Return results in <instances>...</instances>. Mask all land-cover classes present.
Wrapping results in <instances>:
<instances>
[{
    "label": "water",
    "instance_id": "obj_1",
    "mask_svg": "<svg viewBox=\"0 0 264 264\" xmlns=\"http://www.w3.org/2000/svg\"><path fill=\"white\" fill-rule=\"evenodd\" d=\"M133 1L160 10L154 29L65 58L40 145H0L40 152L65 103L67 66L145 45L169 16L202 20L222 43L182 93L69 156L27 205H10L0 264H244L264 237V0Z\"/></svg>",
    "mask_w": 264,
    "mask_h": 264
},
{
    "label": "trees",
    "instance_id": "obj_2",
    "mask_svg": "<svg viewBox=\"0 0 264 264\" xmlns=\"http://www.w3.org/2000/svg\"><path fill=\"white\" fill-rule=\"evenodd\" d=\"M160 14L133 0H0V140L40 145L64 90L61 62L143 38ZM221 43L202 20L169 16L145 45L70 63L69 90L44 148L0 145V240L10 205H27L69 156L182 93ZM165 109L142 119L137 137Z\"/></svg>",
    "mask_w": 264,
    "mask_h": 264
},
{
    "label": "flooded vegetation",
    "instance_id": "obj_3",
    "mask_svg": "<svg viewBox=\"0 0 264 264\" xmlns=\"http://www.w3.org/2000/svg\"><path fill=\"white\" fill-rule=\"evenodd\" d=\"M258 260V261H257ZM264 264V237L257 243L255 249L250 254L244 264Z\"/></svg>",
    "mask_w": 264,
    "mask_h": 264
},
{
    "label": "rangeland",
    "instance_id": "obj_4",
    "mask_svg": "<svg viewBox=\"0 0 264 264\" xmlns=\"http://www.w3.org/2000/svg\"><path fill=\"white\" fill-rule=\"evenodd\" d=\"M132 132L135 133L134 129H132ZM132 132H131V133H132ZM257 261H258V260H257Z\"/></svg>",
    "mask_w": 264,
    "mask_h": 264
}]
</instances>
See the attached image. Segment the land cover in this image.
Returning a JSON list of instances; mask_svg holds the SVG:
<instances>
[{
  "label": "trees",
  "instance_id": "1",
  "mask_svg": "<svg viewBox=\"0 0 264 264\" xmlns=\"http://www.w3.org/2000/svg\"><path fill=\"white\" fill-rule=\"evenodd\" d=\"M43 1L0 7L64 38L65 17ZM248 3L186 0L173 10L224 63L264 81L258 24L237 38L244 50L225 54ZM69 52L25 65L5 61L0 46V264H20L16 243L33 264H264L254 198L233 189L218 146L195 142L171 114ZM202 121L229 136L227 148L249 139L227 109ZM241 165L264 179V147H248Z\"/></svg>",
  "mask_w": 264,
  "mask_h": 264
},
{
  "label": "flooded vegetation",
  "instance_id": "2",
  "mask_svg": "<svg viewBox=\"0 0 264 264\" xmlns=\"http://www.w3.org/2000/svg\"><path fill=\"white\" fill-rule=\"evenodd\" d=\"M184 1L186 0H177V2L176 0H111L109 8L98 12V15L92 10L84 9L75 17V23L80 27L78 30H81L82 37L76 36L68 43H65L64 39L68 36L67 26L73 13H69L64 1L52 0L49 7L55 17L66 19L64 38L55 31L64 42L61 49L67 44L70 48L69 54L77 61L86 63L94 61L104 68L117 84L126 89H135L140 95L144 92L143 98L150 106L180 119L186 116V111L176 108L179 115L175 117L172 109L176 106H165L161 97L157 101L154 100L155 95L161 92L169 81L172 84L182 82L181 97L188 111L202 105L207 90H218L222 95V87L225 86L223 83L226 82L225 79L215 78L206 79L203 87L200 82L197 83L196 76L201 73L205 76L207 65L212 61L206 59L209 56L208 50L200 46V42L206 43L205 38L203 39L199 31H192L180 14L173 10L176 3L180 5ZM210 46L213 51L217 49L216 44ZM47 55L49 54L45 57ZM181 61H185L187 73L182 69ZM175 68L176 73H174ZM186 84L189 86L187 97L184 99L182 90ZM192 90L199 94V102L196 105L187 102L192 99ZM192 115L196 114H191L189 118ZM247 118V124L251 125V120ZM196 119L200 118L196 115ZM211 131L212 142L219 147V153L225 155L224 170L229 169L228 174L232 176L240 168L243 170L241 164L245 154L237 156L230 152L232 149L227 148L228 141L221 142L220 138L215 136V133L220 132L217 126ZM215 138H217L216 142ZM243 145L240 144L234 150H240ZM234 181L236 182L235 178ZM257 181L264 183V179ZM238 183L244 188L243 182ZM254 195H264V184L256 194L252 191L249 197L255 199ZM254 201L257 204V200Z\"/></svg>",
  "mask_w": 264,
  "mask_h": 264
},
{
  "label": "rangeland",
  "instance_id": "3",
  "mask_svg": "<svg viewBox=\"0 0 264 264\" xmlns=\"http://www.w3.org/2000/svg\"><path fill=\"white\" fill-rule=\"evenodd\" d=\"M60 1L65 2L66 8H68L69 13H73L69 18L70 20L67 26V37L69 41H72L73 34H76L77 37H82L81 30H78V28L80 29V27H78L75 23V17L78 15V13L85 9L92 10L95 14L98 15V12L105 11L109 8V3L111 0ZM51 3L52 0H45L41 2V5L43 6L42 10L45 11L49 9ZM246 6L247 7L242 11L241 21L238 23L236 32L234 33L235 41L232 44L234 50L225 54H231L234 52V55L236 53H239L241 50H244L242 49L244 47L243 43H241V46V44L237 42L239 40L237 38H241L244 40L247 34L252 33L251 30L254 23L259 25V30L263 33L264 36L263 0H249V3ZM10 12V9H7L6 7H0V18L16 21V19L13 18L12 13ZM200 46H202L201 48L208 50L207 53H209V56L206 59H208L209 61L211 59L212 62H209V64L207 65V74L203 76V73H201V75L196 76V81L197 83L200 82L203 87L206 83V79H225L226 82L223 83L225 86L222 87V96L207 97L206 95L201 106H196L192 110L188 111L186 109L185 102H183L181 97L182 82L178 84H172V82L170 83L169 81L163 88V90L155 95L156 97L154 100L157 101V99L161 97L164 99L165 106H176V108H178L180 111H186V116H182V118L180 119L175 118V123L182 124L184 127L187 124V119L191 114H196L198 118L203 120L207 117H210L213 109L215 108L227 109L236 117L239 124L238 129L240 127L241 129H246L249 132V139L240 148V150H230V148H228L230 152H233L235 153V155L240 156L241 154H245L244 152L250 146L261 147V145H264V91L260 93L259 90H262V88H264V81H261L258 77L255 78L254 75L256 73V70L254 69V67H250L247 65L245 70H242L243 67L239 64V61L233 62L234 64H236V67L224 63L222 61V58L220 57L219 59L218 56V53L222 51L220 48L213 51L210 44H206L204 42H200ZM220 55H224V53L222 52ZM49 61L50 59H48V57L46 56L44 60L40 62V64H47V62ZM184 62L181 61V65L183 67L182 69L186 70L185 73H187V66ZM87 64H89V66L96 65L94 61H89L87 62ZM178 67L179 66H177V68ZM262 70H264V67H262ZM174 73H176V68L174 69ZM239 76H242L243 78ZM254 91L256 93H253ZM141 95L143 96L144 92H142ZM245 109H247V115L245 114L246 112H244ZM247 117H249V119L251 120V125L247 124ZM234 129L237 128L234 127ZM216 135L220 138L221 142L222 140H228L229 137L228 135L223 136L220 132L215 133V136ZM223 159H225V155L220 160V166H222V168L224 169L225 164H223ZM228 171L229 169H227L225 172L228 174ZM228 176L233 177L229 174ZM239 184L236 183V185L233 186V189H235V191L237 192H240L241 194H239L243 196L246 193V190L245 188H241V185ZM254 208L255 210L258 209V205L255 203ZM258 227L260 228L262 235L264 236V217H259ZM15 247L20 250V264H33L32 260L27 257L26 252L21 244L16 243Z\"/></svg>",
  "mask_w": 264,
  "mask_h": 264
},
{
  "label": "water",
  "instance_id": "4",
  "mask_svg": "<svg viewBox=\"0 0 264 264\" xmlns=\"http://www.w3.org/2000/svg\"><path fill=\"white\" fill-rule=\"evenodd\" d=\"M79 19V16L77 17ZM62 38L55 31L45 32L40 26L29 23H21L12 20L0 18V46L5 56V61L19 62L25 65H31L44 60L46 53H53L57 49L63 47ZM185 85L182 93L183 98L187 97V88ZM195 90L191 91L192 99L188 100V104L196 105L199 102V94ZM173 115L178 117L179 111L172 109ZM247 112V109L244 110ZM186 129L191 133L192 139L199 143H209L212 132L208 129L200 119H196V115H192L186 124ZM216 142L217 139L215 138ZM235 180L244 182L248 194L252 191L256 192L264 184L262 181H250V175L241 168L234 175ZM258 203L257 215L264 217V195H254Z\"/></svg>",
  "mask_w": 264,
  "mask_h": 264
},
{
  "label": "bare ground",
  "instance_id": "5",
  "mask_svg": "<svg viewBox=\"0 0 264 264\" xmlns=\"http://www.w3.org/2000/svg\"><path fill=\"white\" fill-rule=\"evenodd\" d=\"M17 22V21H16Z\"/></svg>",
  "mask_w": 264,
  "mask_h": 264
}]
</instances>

++++++++++

● **The request**
How many lines of the entries above contain the word "flooded"? Reply with the number alone.

● **Output of the task**
2